NLF3 post-confinement. Angoisses larvées, ressassement de motifs de joie, solitudes reliées par l’échange de fichiers et coutures en studio. Un album d’un groupe toujours aussi enthousiasmant, même si plus noir et lourd.
Le syndrome français… Essayons une expérience de pensée : si NLF3, formé il y a près de 25 ans à Paris par les frères Nicolas et Fabrice Laureau (ex-Prohibition, alias Don Niño et F/Lor), avait été anglo-saxon, il serait en tête de tous les classements, pop, expérimentaux et serait un des groupes inépuisables, qu’on verrait sur toutes les scènes qui comptent, petites ou grandes. Oui mais voilà ma brave dame, ils sont d’chez nous. Alors qu’ils ont en vérité les oreilles et les mains tournées vers tous les horizons du monde ! Afro beat, dark ambient, post punk, envoyez la musique (les musiques). Musique pour danser et se creuser les méninges, essentielles et pleines de références, sans faire de jaloux.
On ne sait jamais à quoi vraiment s’attendre avec un disque de NLF3, dans quelles directions il va nous emmener. En cela, on peut se sentir plus ou moins proche suivant les livraisons.
Et ce nouvel album me touche beaucoup. Globalement plus sombre, il fouille des bacs qui m’ont toujours plu. Est-ce le retour de Shane Aspegren dans la galaxie Laureau ? Toujours est-il qu’un air de Berg Sans Nipple (groupe énorme de ces vingt dernières années, magistral sur scène comme sur album et dont l’insuccès me met en rage) flotte ici ou là (Ka in You You). ”O Days” s’est-il aussi nourri des triturages sombres de Bruit Noir, avec l’impeccable Pirès (mon amour) à la manœuvre (il est derrière les fûts depuis 2006) ?
Et puis, il y a toujours cet africanisme (Prince One, Cannette) qui surnage ici, englué dans une mélancolie, voire une mélasse sombre post-punk mais aussi venue des musiques électroniques les plus extrêmes, des magiciens de studios qui désenchantent (et ruinent…) les quadras bientôt quinqua à coup d’éditions limitées sur boomkat.
L’optique de production de l’album semble avoir été la vague, la dilution. Les éléments apparaissent, s’effacent, ressurgissent, quelquefois juste à l’état de fragments quand ce n’est pas le morceau lui-même qui semble rester dans un état d’inachèvement ou plutôt un état d’esprit, un vague à l’âme, une inspiration momentanée.
“O Days” incarne peut-être le plus, dans sa forme même, les méthodes de jeu de NLF3, voire des différentes incarnations des membres du groupe. Ainsi Spring Tun’ pourrait apparaître dans le corpus de Don Niño, mais les coulées de basses et les zébrures (percussions, productions) donnent une toute autre teinte au titre.

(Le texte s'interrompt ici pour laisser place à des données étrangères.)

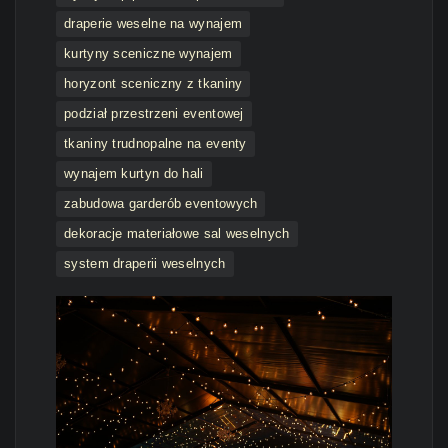
draperie weselne na wynajem
kurtyny sceniczne wynajem
horyzont sceniczny z tkaniny
podział przestrzeni eventowej
tkaniny trudnopalne na eventy
wynajem kurtyn do hali
zabudowa garderób eventowych
dekoracje materiałowe sal weselnych
system draperii weselnych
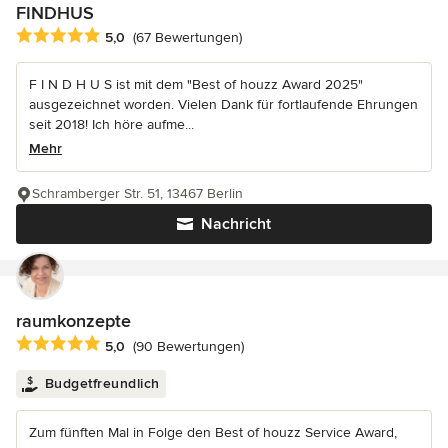
FINDHUS
Durchschnittliche Bewertung: 5 von 5 Sternen
5,0
(67 Bewertungen)
F I N D H U S ist mit dem "Best of houzz Award 2025"
ausgezeichnet worden. Vielen Dank für fortlaufende Ehrungen
seit 2018! Ich höre aufme...
Mehr
Schramberger Str. 51, 13467 Berlin
Nachricht
raumkonzepte
Durchschnittliche Bewertung: 5 von 5 Sternen
5,0
(90 Bewertungen)
Budgetfreundlich
Zum fünften Mal in Folge den Best of houzz Service Award,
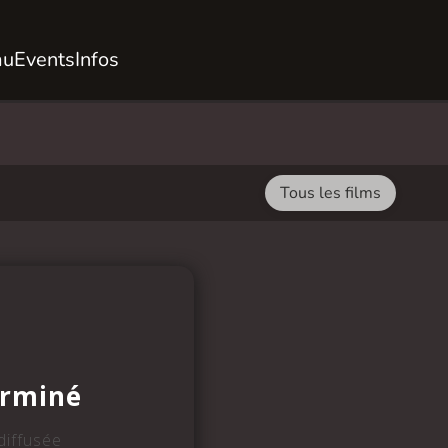
au
Events
Infos
Tous les films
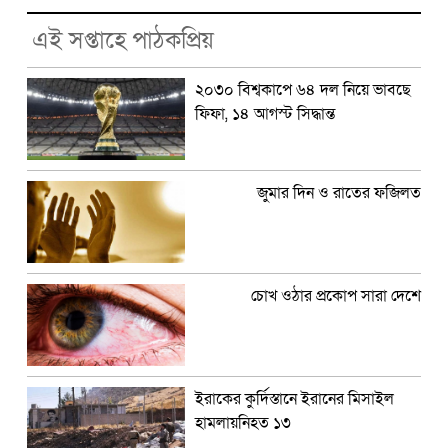
এই সপ্তাহে পাঠকপ্রিয়
২০৩০ বিশ্বকাপে ৬৪ দল নিয়ে ভাবছে
ফিফা, ১৪ আগস্ট সিদ্ধান্ত
জুমার দিন ও রাতের ফজিলত
চোখ ওঠার প্রকোপ সারা দেশে
ইরাকের কুর্দিস্তানে ইরানের মিসাইল
হামলায়নিহত ১৩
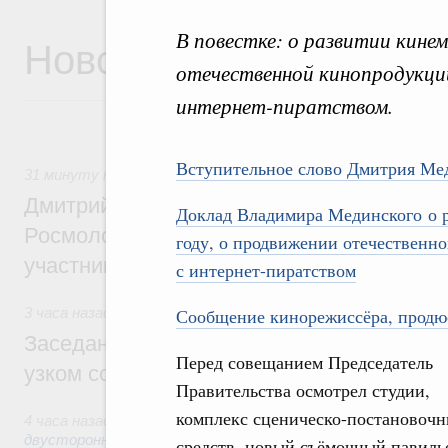
В повестке: о развитии кине
Новости
отечественной кинопродукции
интернет-пиратством.
Вступительное слово Дмитрия Ме
31 минуту назад
,
Молодёжная политика
Дмитрий Чернышенко, Сергей Кравцов и
Доклад Владимира Мединского о р
Росмолодёжи Григорий Гуров поприветс
году, о продвижении отечественн
участников проекта «Кольцо открытий»
с интернет-пиратством
3 часа назад
,
Евразийский экономический союз. Интеграци
Сообщение кинорежиссёра, продю
Заседание Евразийского межправительст
Перед совещанием Председатель
узком составе
Правительства осмотрел студии,
комплекс сценическо-постановоч
4 часа назад
,
Экономические отношения с зарубежными стр
двусторонней основе
средств, новый съёмочный павильо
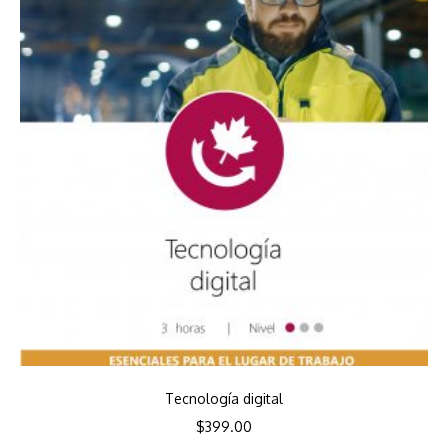
Tecnología digital
$
399.00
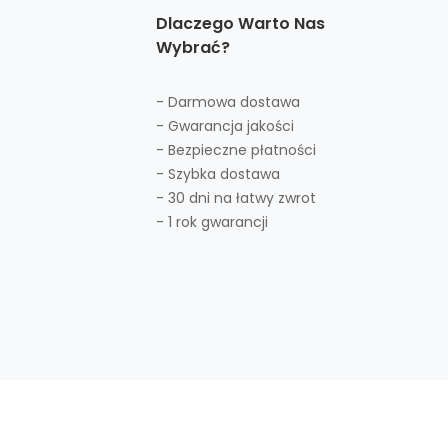
Dlaczego Warto Nas
Wybrać?
- Darmowa dostawa
- Gwarancja jakości
- Bezpieczne płatności
- Szybka dostawa
- 30 dni na łatwy zwrot
- 1 rok gwarancji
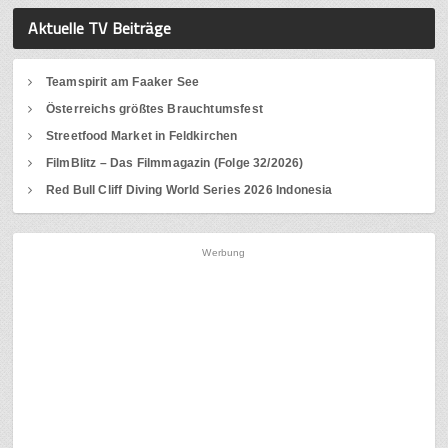
Aktuelle TV Beiträge
Teamspirit am Faaker See
Österreichs größtes Brauchtumsfest
Streetfood Market in Feldkirchen
FilmBlitz – Das Filmmagazin (Folge 32/2026)
Red Bull Cliff Diving World Series 2026 Indonesia
Werbung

Quoiqu’il en soit, “O Days” est une excellente surprise d’un groupe toujours prolifique avec de nouvelles atmosphères plus lourdes et plus sombres et un côté inachèvement, mise en suspens, comme des scansions à la Jacques Lacan, des plus stimulantes.
Avec l’aide de Johanna D, africaniste de salon.
”O Days” est sorti en LP, numérique et CD chez Prohibited Records le 25 octobre 2024.